How Do I Fix A Toilet Tank That Sputters And Will Occasionally Not Refill After Flushing?


3 Answers

are you kidding me are you happy now Profile
A toilet tank (not the bowl) that won't fill after flushing and/or continuously runs is usually caused by a worn or improperly placed "flapper" (i.e., the seal or valve that covers the water outlet tube at the bottom of the tank; n.b., some units may have a plastic valve).  Sometimes, jiggling the handle will cause the chain or lever to re-seat the valve, correctly, but this can also be done by lifting the tank cover (on most units) and re-seating the valve, manually (n.b., the water is usually very cold, and the valve may be very dirty, especially if it's rubber or neoprene or similar). However, in some cases, the valve is simply worn out; replacement is usually required after five or so years, depending on the type of valve, the condition of the water (i.e., salinity, hardness, etc), and, of course, how often the toilet is used.  It is actually very simple to fix a leaky or worn valve, but it is not for someone who has never used tools or is not familiar with how indoor plumbing works, so I won't list it, here.
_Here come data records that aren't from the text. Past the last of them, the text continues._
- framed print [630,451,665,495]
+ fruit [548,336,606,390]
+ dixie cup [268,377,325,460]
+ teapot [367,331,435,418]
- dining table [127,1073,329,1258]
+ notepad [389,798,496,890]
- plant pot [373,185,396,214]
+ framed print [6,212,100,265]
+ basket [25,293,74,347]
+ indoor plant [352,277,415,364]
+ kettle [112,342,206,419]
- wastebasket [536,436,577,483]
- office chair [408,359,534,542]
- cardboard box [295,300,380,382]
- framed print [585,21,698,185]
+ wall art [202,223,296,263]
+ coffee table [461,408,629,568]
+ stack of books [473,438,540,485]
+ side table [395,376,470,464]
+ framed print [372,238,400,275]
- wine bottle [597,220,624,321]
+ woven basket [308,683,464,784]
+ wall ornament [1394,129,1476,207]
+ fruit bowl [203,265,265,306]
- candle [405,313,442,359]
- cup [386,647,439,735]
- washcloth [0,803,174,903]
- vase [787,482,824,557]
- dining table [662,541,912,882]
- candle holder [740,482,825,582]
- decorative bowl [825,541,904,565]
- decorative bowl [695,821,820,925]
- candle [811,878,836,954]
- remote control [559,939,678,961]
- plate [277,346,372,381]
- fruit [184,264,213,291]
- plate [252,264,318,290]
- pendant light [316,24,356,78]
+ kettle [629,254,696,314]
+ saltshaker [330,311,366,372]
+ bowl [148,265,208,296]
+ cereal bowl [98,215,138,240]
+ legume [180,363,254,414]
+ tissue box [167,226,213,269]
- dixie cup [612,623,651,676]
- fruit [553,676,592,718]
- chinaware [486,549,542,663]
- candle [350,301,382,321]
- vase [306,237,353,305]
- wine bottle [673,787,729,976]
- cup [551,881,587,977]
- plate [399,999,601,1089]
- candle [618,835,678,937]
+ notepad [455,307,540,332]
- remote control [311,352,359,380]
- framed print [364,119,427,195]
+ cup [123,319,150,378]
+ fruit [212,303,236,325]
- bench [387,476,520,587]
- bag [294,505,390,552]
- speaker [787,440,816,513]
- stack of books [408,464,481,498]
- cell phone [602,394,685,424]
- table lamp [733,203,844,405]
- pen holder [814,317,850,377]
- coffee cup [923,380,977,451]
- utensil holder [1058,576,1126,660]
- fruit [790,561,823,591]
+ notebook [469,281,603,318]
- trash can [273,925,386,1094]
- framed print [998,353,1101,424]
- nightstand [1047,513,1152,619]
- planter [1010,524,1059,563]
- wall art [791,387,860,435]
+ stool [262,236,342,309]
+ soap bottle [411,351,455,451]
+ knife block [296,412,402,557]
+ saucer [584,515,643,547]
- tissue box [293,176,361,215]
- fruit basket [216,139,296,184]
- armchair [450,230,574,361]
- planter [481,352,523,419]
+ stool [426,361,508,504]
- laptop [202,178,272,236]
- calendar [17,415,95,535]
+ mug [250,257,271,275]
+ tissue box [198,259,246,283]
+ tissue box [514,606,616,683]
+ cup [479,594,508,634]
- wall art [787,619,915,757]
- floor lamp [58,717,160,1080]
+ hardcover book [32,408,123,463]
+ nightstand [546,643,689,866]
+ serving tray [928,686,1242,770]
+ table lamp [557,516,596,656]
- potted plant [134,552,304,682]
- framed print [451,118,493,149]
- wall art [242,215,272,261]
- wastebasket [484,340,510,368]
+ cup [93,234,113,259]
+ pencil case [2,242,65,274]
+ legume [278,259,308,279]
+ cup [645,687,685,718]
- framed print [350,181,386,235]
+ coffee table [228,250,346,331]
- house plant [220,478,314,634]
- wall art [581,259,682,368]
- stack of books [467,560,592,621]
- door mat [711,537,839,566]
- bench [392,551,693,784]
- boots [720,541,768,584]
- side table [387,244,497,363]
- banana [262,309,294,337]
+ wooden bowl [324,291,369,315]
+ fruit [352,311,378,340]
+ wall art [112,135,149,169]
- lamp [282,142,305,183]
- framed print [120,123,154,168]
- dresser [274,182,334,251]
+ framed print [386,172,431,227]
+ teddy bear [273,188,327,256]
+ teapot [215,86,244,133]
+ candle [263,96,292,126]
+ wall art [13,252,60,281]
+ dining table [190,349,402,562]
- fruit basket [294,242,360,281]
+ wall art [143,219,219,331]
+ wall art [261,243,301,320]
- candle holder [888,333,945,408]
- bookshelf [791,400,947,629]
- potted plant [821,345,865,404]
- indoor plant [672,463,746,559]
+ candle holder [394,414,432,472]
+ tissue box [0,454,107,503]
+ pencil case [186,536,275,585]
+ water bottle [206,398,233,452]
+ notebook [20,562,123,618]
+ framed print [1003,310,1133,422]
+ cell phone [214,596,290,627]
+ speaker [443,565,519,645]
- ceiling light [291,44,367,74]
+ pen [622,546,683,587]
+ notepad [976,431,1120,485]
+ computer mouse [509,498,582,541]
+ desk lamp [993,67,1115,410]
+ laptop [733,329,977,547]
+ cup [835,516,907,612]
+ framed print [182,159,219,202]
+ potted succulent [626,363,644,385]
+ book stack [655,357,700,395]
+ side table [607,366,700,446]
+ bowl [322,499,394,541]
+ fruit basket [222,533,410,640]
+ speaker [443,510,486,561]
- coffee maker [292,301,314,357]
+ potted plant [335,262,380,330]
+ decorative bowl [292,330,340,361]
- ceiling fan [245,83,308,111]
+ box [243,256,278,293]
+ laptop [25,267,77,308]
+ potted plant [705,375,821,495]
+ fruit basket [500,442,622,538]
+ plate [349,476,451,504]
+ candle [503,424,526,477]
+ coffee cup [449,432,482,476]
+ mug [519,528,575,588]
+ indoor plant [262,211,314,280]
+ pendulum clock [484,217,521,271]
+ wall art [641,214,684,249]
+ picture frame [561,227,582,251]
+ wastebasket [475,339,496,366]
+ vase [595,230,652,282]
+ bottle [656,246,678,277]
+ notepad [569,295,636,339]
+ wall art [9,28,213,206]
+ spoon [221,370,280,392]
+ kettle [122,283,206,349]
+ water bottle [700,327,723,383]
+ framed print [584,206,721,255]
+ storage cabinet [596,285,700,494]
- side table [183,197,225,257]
You can get replacement parts at virtually any general retailer or hardware store (make sure that you know which part you need; bring it to the retailer, if possible). Ask for advice on repairing the tank; some retailers have free do-it-yourself sheets, but you can also find tips on the web by entering "fixing a toilet bowl" into your favorite search engine.
Kira Smart Profile
Kira Smart answered

Based on  your post, I'm thinking that the bad noise happens for the first time when the valve opens to start filling (this happens when you first let water into the bowl) and then again when the valve closes (when the cistern is full). Valves sometimes have a high-pitched squealing noise when it takes a long time to open or close this valve. Sometimes, you can make it go away by turning the screw to adjust the height that the ball/float has to be in order to shut off the water (the more horizontal, the longer it takes to shut off the flow, and the longer the noise continues). Sometimes, this is just caused by an aging mechanism and it turns out to be quicker and easier to just replace that part of the toilet (they make replacement kits that are very inexpensive and easy to install).